== MATERIAL TO PROCESS ==
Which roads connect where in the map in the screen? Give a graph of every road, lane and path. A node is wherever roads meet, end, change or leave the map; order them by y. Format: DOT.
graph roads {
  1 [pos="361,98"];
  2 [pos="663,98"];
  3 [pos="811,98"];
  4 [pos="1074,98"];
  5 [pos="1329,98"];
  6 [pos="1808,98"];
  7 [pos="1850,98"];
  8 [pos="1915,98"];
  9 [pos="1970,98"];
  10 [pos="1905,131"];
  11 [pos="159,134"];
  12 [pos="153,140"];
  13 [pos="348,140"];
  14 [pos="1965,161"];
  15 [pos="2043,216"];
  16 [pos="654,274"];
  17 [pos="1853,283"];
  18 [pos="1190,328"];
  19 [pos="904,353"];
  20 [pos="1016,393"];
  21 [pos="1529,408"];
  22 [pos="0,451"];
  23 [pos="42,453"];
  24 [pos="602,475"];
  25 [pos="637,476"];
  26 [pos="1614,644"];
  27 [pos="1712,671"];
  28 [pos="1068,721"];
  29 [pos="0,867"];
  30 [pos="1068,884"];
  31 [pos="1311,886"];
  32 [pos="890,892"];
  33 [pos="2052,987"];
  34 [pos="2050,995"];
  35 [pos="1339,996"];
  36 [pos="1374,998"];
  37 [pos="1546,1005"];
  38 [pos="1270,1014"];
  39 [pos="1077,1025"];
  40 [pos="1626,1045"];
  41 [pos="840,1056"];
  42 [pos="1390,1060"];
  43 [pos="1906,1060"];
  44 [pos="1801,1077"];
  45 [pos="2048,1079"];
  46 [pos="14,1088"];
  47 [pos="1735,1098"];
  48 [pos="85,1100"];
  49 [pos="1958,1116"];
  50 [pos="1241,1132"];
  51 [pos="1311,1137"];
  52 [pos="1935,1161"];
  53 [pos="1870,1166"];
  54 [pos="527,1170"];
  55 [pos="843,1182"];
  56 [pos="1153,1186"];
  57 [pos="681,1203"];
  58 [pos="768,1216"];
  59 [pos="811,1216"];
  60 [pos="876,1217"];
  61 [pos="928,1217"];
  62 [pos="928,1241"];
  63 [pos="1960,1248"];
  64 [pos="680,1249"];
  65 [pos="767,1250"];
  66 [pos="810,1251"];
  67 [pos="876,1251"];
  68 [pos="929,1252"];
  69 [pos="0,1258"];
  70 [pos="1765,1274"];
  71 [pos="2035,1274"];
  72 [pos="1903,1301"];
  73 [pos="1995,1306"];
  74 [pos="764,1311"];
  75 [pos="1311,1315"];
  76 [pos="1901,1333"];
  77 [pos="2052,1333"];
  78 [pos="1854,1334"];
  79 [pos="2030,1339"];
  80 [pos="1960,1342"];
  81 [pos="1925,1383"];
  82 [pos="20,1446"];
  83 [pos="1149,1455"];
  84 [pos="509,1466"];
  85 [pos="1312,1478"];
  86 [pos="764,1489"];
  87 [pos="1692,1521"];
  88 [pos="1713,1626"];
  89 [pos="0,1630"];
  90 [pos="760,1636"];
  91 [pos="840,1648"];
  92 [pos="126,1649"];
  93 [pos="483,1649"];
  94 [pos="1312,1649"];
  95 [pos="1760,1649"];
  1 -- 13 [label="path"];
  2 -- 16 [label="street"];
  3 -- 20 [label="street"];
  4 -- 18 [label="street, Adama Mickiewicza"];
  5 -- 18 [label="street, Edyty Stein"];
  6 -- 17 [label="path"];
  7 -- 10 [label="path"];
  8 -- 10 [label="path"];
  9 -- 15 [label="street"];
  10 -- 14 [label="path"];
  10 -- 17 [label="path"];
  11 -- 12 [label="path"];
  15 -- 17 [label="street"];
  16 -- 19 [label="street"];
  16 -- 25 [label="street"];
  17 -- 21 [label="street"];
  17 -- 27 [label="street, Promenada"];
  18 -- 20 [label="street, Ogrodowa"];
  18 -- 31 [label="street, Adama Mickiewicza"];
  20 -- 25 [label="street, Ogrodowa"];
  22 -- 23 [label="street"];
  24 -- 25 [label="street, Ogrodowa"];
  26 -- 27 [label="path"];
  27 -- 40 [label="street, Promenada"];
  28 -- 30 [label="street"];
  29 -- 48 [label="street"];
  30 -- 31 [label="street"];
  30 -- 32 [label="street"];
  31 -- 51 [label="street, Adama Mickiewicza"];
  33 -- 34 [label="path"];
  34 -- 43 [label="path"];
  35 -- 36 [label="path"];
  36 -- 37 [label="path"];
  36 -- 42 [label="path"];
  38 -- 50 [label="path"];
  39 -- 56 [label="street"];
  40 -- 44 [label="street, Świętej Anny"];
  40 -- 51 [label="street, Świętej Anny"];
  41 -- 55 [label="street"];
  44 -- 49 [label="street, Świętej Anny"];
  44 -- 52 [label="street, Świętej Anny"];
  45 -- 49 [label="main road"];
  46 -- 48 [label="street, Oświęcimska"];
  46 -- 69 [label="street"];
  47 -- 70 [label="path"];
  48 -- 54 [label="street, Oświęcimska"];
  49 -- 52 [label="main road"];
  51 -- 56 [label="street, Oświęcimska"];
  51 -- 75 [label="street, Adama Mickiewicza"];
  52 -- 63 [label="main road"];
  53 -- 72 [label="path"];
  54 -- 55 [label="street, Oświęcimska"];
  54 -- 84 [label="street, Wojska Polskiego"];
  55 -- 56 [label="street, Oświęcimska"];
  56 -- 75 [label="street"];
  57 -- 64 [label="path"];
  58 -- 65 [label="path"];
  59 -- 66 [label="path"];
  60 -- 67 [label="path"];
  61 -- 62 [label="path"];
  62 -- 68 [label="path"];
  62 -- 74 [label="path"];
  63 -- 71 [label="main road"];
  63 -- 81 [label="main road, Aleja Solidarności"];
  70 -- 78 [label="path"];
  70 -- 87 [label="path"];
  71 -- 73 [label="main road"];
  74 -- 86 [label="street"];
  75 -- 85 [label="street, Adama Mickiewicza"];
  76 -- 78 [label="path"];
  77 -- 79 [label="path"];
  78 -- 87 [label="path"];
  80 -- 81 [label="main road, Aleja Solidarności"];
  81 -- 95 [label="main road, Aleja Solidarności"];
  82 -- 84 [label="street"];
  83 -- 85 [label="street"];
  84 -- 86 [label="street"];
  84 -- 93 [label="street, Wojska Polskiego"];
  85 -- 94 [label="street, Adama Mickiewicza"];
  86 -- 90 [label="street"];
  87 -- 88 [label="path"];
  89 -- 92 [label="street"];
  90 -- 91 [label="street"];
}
===
## EXERCISE REQUIREMENTS
The expected output is every line of the records in which the string "graph" appears.

## ANSWER BOX
Which roads connect where in the map in the screen? Give a graph of every road, lane and path. A node is wherever roads meet, end, change or leave the map; order them by y. Format: DOT.
graph roads {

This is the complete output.